[[ DATASET EXCERPTS open ]]
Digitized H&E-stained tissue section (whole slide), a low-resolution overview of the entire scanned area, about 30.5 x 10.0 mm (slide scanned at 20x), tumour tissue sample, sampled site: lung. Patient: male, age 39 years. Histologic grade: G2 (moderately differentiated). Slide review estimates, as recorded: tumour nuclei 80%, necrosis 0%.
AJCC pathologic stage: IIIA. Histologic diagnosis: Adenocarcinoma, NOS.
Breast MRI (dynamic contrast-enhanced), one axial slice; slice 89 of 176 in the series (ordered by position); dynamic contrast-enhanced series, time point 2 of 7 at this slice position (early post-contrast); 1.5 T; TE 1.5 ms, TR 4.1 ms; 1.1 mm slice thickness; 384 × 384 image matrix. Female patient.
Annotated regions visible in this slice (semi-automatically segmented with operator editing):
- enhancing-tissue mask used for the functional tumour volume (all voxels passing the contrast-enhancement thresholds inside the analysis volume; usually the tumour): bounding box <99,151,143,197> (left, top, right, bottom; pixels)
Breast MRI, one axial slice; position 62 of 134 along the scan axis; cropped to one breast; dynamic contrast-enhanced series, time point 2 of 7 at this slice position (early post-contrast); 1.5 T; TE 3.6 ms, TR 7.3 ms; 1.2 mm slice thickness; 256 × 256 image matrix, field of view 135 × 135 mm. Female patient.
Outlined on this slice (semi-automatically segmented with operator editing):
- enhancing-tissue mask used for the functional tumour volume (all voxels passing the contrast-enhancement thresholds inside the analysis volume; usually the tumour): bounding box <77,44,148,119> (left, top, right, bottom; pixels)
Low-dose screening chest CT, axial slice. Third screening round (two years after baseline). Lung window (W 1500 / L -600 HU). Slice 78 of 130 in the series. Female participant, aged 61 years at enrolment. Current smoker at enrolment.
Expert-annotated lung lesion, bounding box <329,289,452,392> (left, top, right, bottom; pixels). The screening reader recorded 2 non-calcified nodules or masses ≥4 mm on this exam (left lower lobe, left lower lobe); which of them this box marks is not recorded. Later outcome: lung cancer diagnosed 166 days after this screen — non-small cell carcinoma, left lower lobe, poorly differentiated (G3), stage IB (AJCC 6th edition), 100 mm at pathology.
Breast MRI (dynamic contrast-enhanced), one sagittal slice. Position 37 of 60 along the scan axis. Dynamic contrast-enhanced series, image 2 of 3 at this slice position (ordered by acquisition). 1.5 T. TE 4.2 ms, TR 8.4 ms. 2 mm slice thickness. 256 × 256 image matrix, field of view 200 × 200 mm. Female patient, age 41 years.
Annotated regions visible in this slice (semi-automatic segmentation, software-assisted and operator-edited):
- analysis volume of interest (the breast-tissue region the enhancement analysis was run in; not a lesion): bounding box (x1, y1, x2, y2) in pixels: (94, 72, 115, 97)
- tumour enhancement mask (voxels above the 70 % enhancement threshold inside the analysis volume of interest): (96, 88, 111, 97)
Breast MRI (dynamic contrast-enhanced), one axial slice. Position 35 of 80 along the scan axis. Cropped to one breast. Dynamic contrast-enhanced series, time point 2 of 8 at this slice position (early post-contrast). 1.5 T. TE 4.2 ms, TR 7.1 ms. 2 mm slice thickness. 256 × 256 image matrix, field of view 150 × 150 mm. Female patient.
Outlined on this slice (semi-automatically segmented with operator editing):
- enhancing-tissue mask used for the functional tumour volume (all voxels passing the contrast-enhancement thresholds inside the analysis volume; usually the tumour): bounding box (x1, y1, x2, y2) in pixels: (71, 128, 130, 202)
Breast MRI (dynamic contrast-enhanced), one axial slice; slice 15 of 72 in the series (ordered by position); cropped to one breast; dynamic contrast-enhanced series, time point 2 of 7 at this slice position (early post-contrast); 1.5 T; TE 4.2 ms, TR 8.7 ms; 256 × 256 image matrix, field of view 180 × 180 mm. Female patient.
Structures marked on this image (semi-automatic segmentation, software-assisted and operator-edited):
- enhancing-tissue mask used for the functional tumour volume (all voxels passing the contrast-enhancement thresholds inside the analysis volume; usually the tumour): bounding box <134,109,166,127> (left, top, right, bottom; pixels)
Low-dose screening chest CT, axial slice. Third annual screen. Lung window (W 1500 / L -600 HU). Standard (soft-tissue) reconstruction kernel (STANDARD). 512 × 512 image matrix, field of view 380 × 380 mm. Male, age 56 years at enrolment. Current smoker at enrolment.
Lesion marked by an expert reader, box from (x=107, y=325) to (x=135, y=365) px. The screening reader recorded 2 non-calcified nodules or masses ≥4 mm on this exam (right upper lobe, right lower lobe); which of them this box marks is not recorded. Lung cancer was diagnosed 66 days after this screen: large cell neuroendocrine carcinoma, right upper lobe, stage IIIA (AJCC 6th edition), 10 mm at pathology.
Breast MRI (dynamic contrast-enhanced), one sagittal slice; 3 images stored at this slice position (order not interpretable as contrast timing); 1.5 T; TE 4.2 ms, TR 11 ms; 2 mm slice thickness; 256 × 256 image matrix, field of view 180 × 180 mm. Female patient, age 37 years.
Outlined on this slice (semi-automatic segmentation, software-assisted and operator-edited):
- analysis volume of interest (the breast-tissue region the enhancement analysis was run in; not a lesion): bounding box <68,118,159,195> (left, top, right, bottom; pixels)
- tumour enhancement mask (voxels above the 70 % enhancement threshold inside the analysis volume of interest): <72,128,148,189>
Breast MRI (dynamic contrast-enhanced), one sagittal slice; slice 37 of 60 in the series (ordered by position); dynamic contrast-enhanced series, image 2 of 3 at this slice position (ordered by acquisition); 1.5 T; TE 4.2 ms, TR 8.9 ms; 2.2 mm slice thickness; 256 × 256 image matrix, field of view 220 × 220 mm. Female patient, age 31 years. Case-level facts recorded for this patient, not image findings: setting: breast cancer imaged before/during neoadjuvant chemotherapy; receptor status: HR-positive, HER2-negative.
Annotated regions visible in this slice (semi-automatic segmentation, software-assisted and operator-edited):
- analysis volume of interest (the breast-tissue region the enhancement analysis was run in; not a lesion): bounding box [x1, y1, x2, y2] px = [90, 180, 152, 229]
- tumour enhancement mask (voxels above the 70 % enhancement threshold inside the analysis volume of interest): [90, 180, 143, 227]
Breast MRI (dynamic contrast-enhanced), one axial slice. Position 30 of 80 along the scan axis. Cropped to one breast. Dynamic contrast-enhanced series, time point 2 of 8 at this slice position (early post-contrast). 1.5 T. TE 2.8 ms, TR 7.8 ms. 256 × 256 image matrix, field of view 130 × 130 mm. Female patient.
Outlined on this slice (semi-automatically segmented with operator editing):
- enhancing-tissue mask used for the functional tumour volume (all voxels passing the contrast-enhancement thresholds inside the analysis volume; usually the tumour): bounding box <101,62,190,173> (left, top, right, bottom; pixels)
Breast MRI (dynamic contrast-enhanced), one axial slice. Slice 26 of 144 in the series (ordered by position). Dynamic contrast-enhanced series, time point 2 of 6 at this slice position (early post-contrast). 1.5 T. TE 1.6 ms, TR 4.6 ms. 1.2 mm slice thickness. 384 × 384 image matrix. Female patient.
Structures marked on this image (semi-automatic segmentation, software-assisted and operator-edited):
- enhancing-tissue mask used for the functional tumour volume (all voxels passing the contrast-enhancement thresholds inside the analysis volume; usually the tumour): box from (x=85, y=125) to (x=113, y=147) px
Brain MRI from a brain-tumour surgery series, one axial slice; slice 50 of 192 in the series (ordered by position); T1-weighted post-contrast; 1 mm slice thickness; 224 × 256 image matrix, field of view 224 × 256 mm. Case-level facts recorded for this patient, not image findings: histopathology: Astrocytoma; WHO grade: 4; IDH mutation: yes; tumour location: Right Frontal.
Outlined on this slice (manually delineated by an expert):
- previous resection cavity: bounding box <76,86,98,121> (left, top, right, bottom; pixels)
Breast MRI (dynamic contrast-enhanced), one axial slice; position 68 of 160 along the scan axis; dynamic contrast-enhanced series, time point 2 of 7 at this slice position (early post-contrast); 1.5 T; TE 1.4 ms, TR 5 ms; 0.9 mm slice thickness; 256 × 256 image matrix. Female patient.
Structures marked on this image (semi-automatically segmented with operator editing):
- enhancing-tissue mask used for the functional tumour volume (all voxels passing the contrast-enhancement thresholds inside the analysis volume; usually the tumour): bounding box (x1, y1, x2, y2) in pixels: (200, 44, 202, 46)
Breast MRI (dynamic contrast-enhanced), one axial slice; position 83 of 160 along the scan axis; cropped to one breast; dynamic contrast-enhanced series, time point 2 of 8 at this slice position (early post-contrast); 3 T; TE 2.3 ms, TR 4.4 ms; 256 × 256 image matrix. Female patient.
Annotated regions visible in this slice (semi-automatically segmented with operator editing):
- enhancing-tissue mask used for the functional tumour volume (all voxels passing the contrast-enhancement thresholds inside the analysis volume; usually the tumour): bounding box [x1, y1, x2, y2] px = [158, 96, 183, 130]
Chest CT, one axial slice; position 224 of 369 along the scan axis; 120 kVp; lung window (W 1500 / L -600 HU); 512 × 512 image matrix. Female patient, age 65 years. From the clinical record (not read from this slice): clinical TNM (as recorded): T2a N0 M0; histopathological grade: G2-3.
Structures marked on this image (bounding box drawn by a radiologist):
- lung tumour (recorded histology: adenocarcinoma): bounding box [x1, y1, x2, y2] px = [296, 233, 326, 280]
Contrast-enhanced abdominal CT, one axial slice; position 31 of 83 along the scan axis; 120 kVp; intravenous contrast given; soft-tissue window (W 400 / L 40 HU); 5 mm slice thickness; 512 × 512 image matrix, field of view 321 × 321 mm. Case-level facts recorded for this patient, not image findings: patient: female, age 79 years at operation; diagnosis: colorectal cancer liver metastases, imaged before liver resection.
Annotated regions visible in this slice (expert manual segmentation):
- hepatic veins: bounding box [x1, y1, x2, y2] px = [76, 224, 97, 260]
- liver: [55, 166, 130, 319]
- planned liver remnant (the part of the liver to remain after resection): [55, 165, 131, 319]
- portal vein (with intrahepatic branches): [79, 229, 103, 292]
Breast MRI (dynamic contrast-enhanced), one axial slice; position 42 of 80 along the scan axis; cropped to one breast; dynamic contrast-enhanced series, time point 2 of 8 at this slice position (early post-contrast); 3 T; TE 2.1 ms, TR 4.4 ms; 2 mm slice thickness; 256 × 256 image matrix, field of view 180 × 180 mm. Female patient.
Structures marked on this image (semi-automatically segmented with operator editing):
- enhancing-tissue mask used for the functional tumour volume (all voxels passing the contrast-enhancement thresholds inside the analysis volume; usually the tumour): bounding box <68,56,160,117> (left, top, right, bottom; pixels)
[[ DATASET EXCERPTS closed ]]
> YOUR GOAL
Using the data above, print exactly the lines from the line that contains "96, 183, 130]" through the line that contains "Chest CT, one", with both included.

> ANSWER BOX
- enhancing-tissue mask used for the functional tumour volume (all voxels passing the contrast-enhancement thresholds inside the analysis volume; usually the tumour): bounding box [x1, y1, x2, y2] px = [158, 96, 183, 130]
Chest CT, one axial slice; position 224 of 369 along the scan axis; 120 kVp; lung window (W 1500 / L -600 HU); 512 × 512 image matrix. Female patient, age 65 years. From the clinical record (not read from this slice): clinical TNM (as recorded): T2a N0 M0; histopathological grade: G2-3.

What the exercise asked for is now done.